Wednesday, November 16, 2011

"Fans Turn to Bomb Threats": Journalists Turn to Stereotypes

In his 2006 book Convergence Culture: Where Old and New Media Collide, Henry Jenkins applauds the fact that since he began his research, “I have watched fans move from the invisible margins of popular culture and into the center of current thinking about media production and consumption” (p. 12).

In Fans, Bloggers, and Gamers: Exploring Participatory Culture, a volume of collected essays from the same year, Jenkins describes fans being "marginal to the operations of occur culture, ridiculed in the media, shrouded with social stigma, pushed underground by legal threat, and often depicted as brainless and inarticulate" in the past tense, as something that has been superseded in contemporary culture (p. 1).

Nancy Baym's 2007 article "The New Shape of Online Community: The Example of Swedish Independent Music Fandom" makes an even larger assertion that “fandom is a harbinger of cultural phenomena to come” and “online fan communities now sit at the cutting edge of ‘consumer culture.’”

Similar sentiments have been expressed by numerous other scholars, starting in around 2006, but these two authors can stand in for the larger group since they give me good soundbites. And it's a compelling argument. All kinds of intensive involvement with media objects is now entirely reasonable, if not expected. While I have my own problems with that (hello, unpaid labor! Shameless self promo time: I'm guest editing a special issue of Transformative Works and Cultures on Fandom and/as Labor), it does seem to be a step up from running away screaming from one's fan base.

But let's not kid ourselves. "Fan" still means "freak" and "crazy" and "pathological" and often "violent" an awful lot of the time, to an awful lot of people.

You know how I know? These headlines, from November 9, 2011: "Call of Duty: Modern Warfare 3 fan threatens to blow up Best Buy" and "'Modern Warfare 3' Fans Turn to Bomb Threats, Dramatic Heists"

We get these stories because this is what we culturally expect of fans. This isn't to say that people didn't actually do these things. I don't doubt that, as the Forbes piece reported, two different shipments of the game in France were actually "robbed at gunpoint." I'm sure Lomorin Sar of Aurora, Colorado really did go crazy when denied his copy of the game and threaten to kill the store's employees and blow up the building.

But it is equally true that those shipments contained "thousands of copies of the game worth hundreds of thousands of Euros." That is, the thieves could have just been out to make a quick buck, but somehow they become fans rather than just some people seeking to appropriate other people's property for their own gain.

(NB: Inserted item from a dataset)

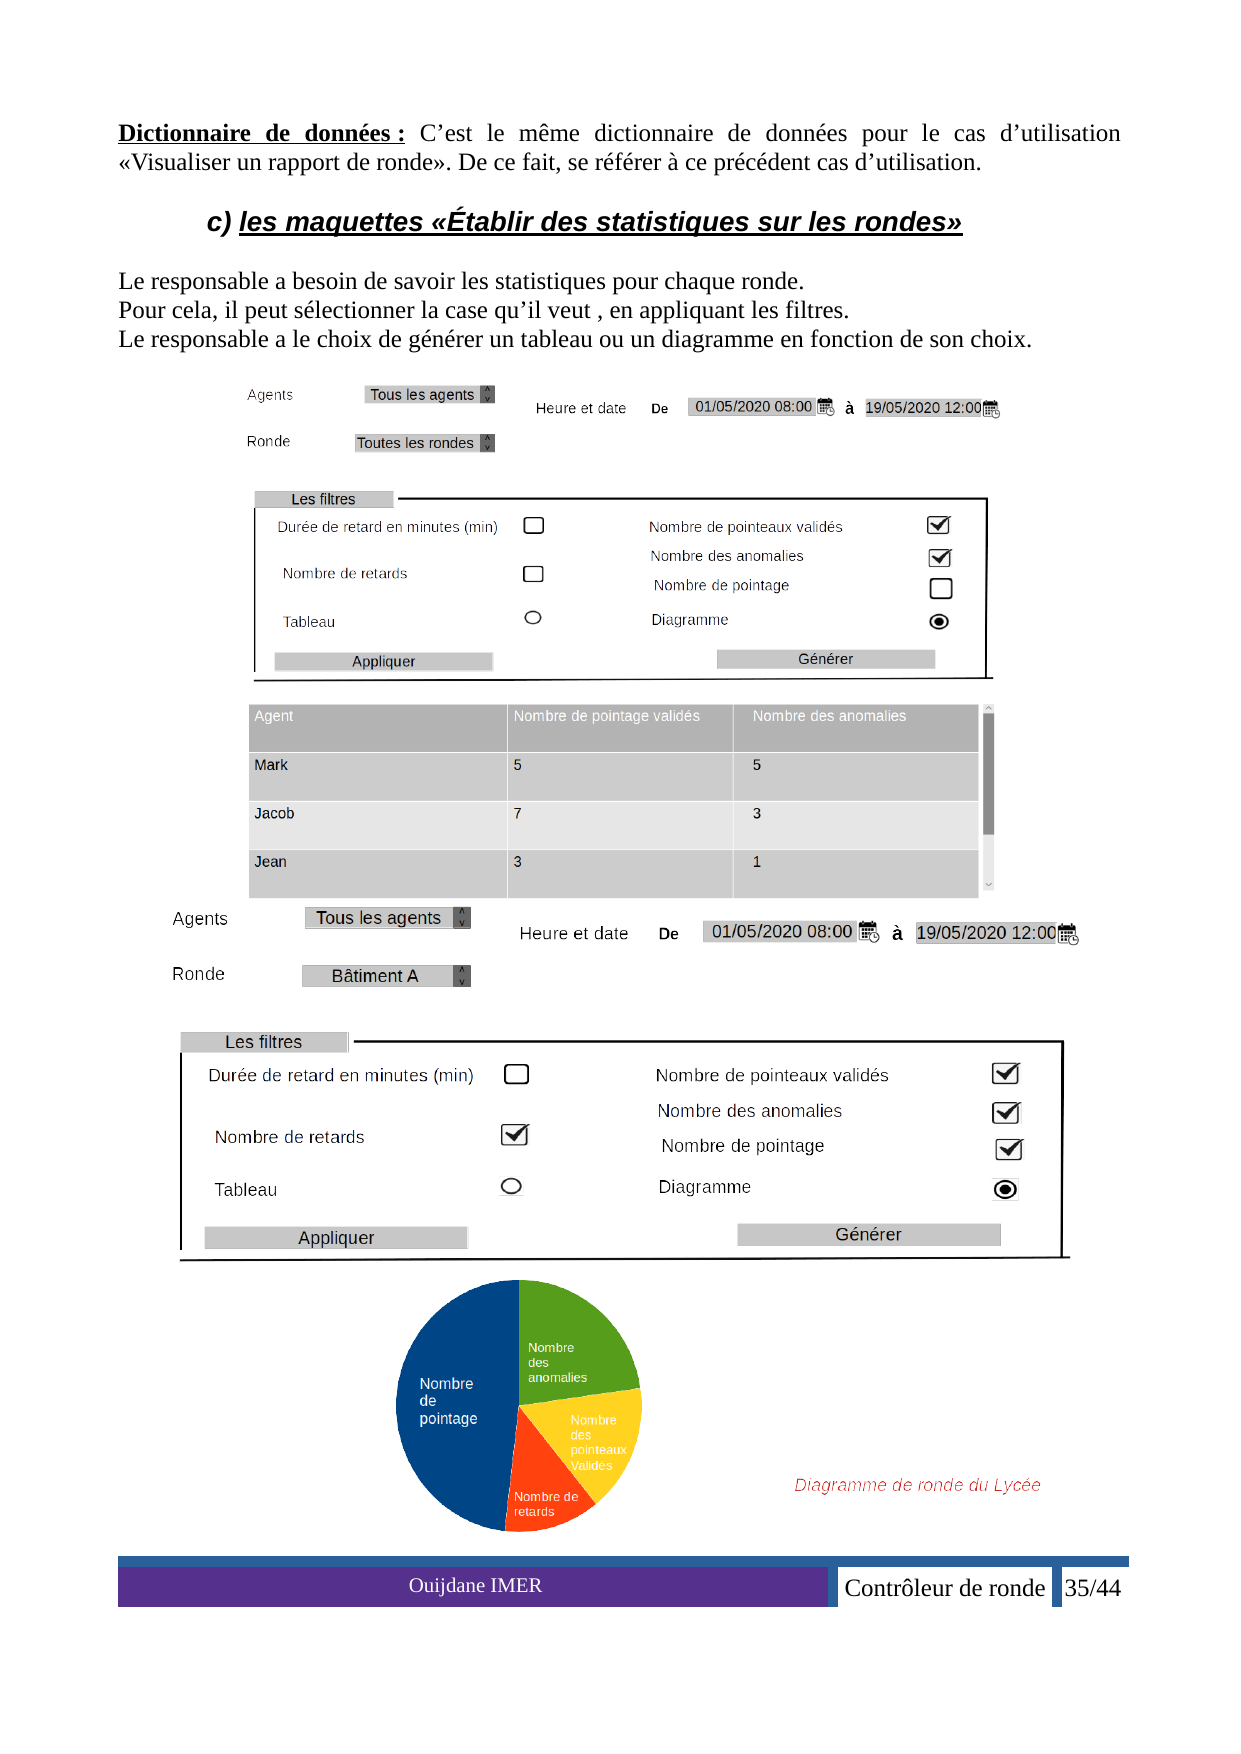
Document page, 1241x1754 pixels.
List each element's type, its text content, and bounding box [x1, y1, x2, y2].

Similarly, Mr. Sar, Slashgear reports, "has had at least six other run-ins with police over traffic violations – apparently memorable enough to have been listed in police records – hot head!" He's a violent guy. He seems to blow up at the slightest provocation, like a traffic ticket. But the headline didn't read "Known violent, crazy guy is violent and crazy." It read "fan threatens to blow up Best Buy."

In light of this rhetorical equivalence, I have to look at those "fans have been mainstreamed" arguments and say "Cool story, bro."

And perhaps you're saying to yourself, "Wait, weren't you just calling out fans the other week for being racist, and now you're defending them against being called violent?" (I'm going to interpellate you as a regular reader, mmkay?) This might seem like a contradiction, but it isn't. I can both call attention to the less savory aspects of fan culture and try to protect them from stigma.

That's because, like I discussed last week about the sexual harassment allegations against Herman Cain, there's a difference between attributing bad behavior to someone solely on the basis of their category membership and not being able to critique bad behavior at all when someone in a less-privileged category engages in it. I both want to protect fans from unfair critique and to speak the truth to or about them when things they do aren't okay, even if that's unpleasant.

So, the bomb-threat guy didn't make those threats because he's a fan any more than Herman Cain (allegedly) sexually harassed women because he's a black man. But Cain is still responsible for his (alleged) actions as an individual abusing his power, and the fans who produced the "This is not who I am and this is not okay" poster about the daleks are responsible for their actions trivializing racism.

Those things can all be true at the same time. Life's complicated like that.